*Directions*.
Extract each line below that contains the string "PŁYTKA". Case counts.

Stored items

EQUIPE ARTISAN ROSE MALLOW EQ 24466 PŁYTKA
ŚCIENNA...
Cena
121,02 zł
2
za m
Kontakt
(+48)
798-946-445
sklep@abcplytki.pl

*Exercise answer*.
EQUIPE ARTISAN ROSE MALLOW EQ 24466 PŁYTKA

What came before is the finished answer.